Sunday, October 7, 2012

How does Chinua Achebe feel about people who colonize other countries in the novel Things Fall Apart?

In short, Achebe has a total disdain for the mindset of the people of the  colonialising countries because they entirely disregarded the culture they were entering.


Things Fall Apart(1958) was seen as the best Nigerian novel at the end of the  the nineteenth century.  It shows pre-colonial Nigeria and the changes made after the British came. It could also be the same story of so many other indigenous cultures that were radically altered after the invaders took over--India, for example, and Australia.

Chinua Achebe was born in Nigeria in 1930 in the village of Ogidi. He was raised using Igbo but used English at school, so it can be said that he straddled two cultures. Achebe wrote an autobiographical essay, and says that his childhood was situated "at the crossroads of cultures."


In this book there are two parts:


The first part focuses on people who obey the customs of their Igbo culture without questioning it. It shows them enjoying all the varied aspects of their culture--music, dance and family relations but also the negative side of suicide and the taboo against twins. The culture is presented fully, depicting the negative aspects along with the positive.

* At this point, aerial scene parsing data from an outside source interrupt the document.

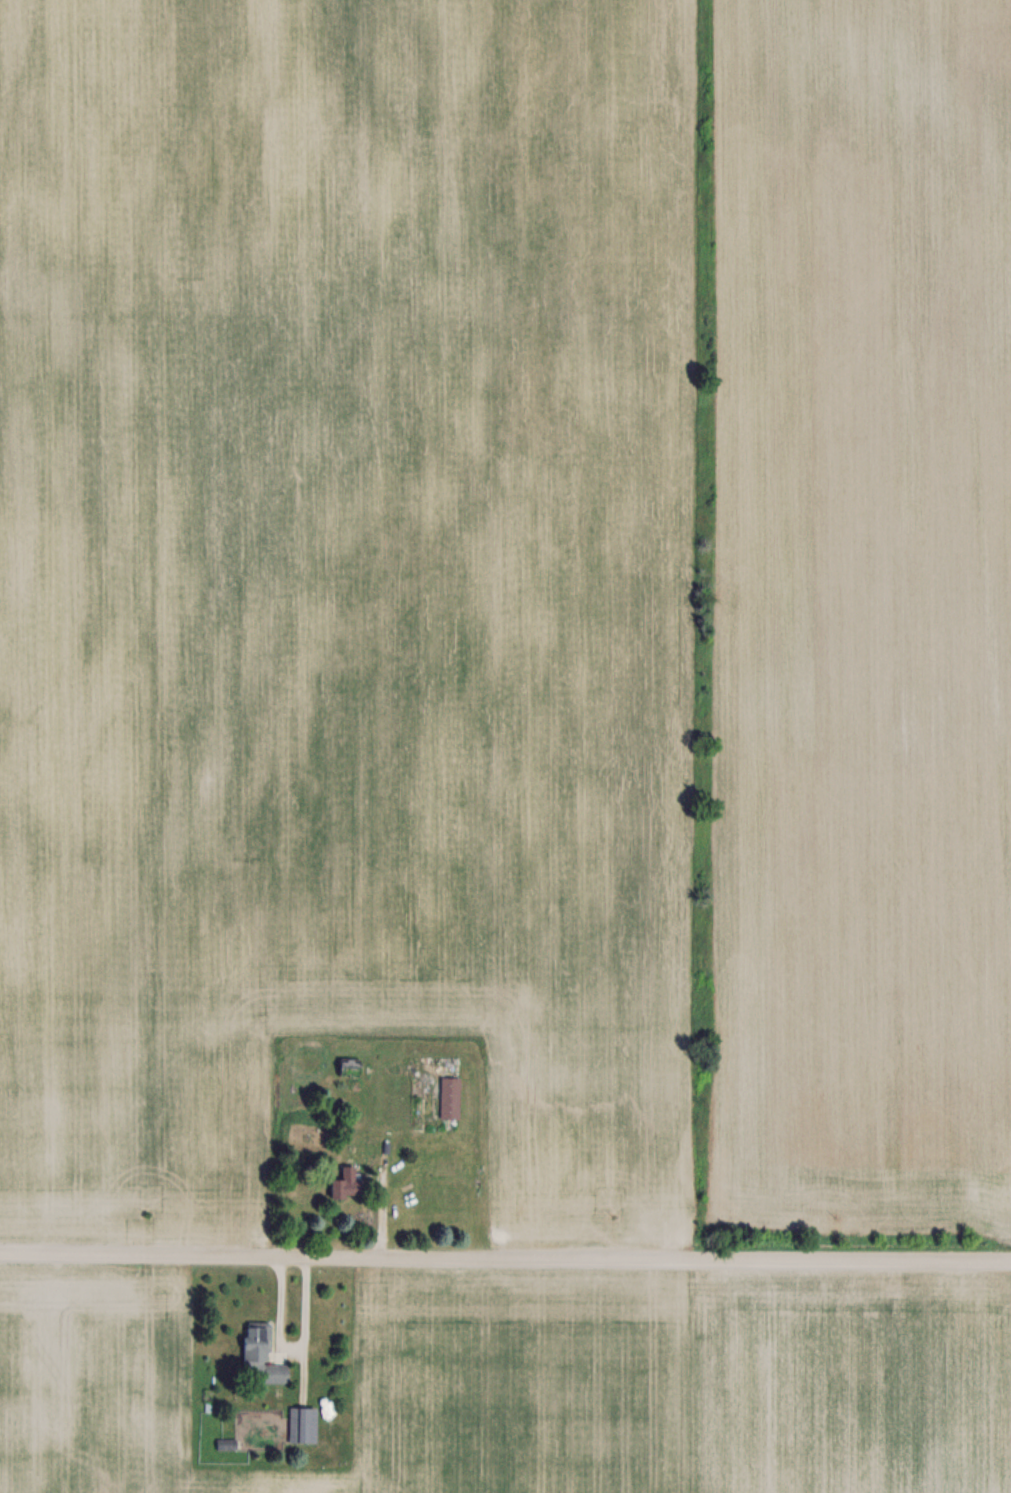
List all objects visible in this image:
building: (349, 1065)
building: (449, 1097)
building: (344, 1182)
road: (505, 1255)
road: (279, 1309)
road: (304, 1325)
building: (260, 1353)
building: (301, 1424)

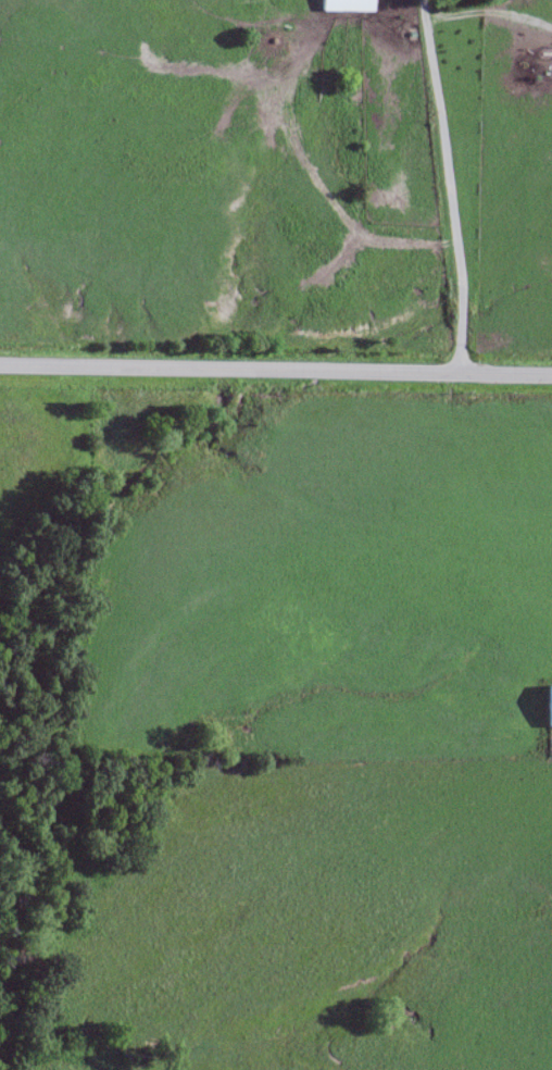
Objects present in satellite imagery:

In the second part he highlights when the British came. He shows how disrespectful they were of the Nigerian ways and people. They kill the main character and don't even leave any comment about his existence. This is a huge statement abut how Achbe felt about the colonialisation by the British, it totally destroyed the culture of Nigeria.


It was as if they never even existed. He is talking about their way of life and history, their culture.